Fifty Essentials in Fifty Days 35: Essential Ghost Rider Vol. 2

cover of Essential Ghost Rider Vol. 2


Essential Ghost Rider Vol. 2
Gerry Conway, Jim Shooter, Roger McKenzie, Michael Fleisher, Don Perlin and friends
Reprints: Ghost Rider #21-50 (December 1976 – November 1980)
Get this for: a series in search of a rationale — three stars

I wasn’t much impressed by the first volume of the Essential Ghost Rider, not in the least because the Ghost Rider, Johnny Blaze was kind of a dick. Things started to improve at the end of that volume, as Tony Isabella built up a setting and supporting cast for him and got him the trappings of a proper superhero, but one based in L.A. as opposed to New York which most of the rest of Marvel calls home. With this volume Gerry Conway is the writer and he builds on Isabella’s foundations, as does Jim Shooter who succeeds Conway after only three issues. Not for long however: with #26 Shooter sends Blaze packing, after he reveals his demonic nature to all his friends, forced into this by Doctor Druid, in an early example of his dickery.

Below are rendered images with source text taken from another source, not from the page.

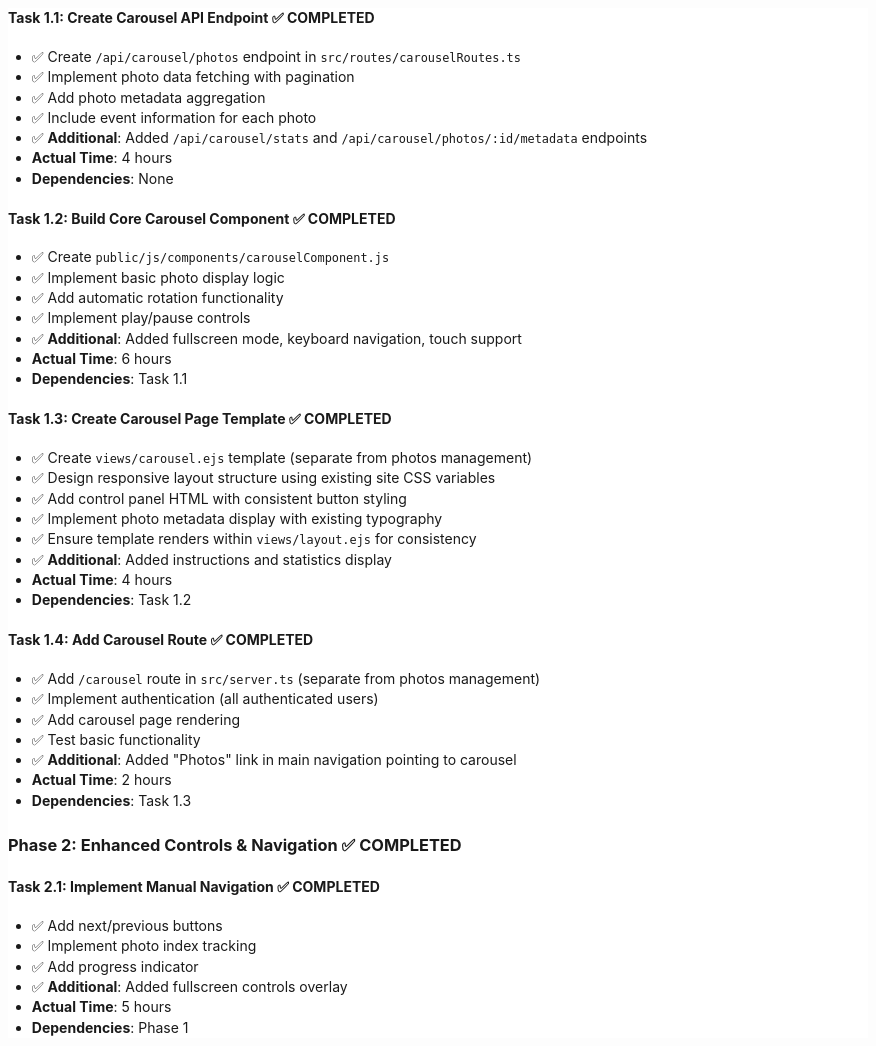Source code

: #### **Task 1.1: Create Carousel API Endpoint** ✅ **COMPLETED**
- ✅ Create `/api/carousel/photos` endpoint in `src/routes/carouselRoutes.ts`
- ✅ Implement photo data fetching with pagination
- ✅ Add photo metadata aggregation
- ✅ Include event information for each photo
- ✅ **Additional**: Added `/api/carousel/stats` and `/api/carousel/photos/:id/metadata` endpoints
- **Actual Time**: 4 hours
- **Dependencies**: None

#### **Task 1.2: Build Core Carousel Component** ✅ **COMPLETED**
- ✅ Create `public/js/components/carouselComponent.js`
- ✅ Implement basic photo display logic
- ✅ Add automatic rotation functionality
- ✅ Implement play/pause controls
- ✅ **Additional**: Added fullscreen mode, keyboard navigation, touch support
- **Actual Time**: 6 hours
- **Dependencies**: Task 1.1

#### **Task 1.3: Create Carousel Page Template** ✅ **COMPLETED**
- ✅ Create `views/carousel.ejs` template (separate from photos management)
- ✅ Design responsive layout structure using existing site CSS variables
- ✅ Add control panel HTML with consistent button styling
- ✅ Implement photo metadata display with existing typography
- ✅ Ensure template renders within `views/layout.ejs` for consistency
- ✅ **Additional**: Added instructions and statistics display
- **Actual Time**: 4 hours
- **Dependencies**: Task 1.2

#### **Task 1.4: Add Carousel Route** ✅ **COMPLETED**
- ✅ Add `/carousel` route in `src/server.ts` (separate from photos management)
- ✅ Implement authentication (all authenticated users)
- ✅ Add carousel page rendering
- ✅ Test basic functionality
- ✅ **Additional**: Added "Photos" link in main navigation pointing to carousel
- **Actual Time**: 2 hours
- **Dependencies**: Task 1.3

### **Phase 2: Enhanced Controls & Navigation** ✅ **COMPLETED**

#### **Task 2.1: Implement Manual Navigation** ✅ **COMPLETED**
- ✅ Add next/previous buttons
- ✅ Implement photo index tracking
- ✅ Add progress indicator
- ✅ **Additional**: Added fullscreen controls overlay
- **Actual Time**: 5 hours
- **Dependencies**: Phase 1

As originally concieved, Blaze would become Ghost Rider automatically every night, which was changed by Isabella into whenever danger threatened and further refined by Conway and Shooter into something Blaze more or less controlled. Once Shooter abandons the L.A. setting however and puts Ghostie on a road trip with no specific goal, Blaze and the Ghost Rider more and more become separate identities. Roger McKenzie is the next writer having a shot at the title and he continues this trend. Under McKenzie Ghost Rider has to survive a quest for vengeance by one of his first villains, the Orb, then a Dormannu manipulated showdown with Dr Strange, followed by a hell spawned bounty hunter not so very different from himself and finally the wraith of a centuries old mutant child and his robotic motor cycle killers.

By now Ghost Rider has moved away from plain superheroics again into more occult/horror flavoured stories. With the last writer in this volume, Michael Fleisher (ignoring a fillin issue by Jim Starlin between McKenzie and Fleisher) the superheroics are entirely left behind, as the Ghost Rider becomes a pure spirit of vengeance. Each story has Blaze coming into a different town, city or village, getting involved with whatever menace is waiting for it, defeats it, then leaves. The villains he fights are either small time punks and hoods, or the local supernatural phenomenon, or both. There’s no real supporting cast, just the people Blaze meets and helps on his travels, usually involving at least one not too bad looking girl. Reading these stories in short succession you can’t help but notice how formulaic they are, though Fleisher is a good enough writer to hold your interest anyway.

The art for most of this volume is in the capable if pedestrian hands of Don Perlin, who was quite prolific in the late seventies and early eighties. His art was never spectacular or had much of his own style, but he was one of those pencilers who could be depended on to do a good job month in month out. It tells the story and that’s good enough. It’s a bit of a shame really that it was Gil Kane who opened this volume: after him almost everybody else is a disappointment. Having his art in an otherwise lackluster Essential collection is always a bonus.

Essential Ghost Rider Vol. 2 shows where the horror boom at Marvel from the early seventies ended up eventually, as just another variation on the superhero formula. There’s nothing really interesting or novel to the comics collected here.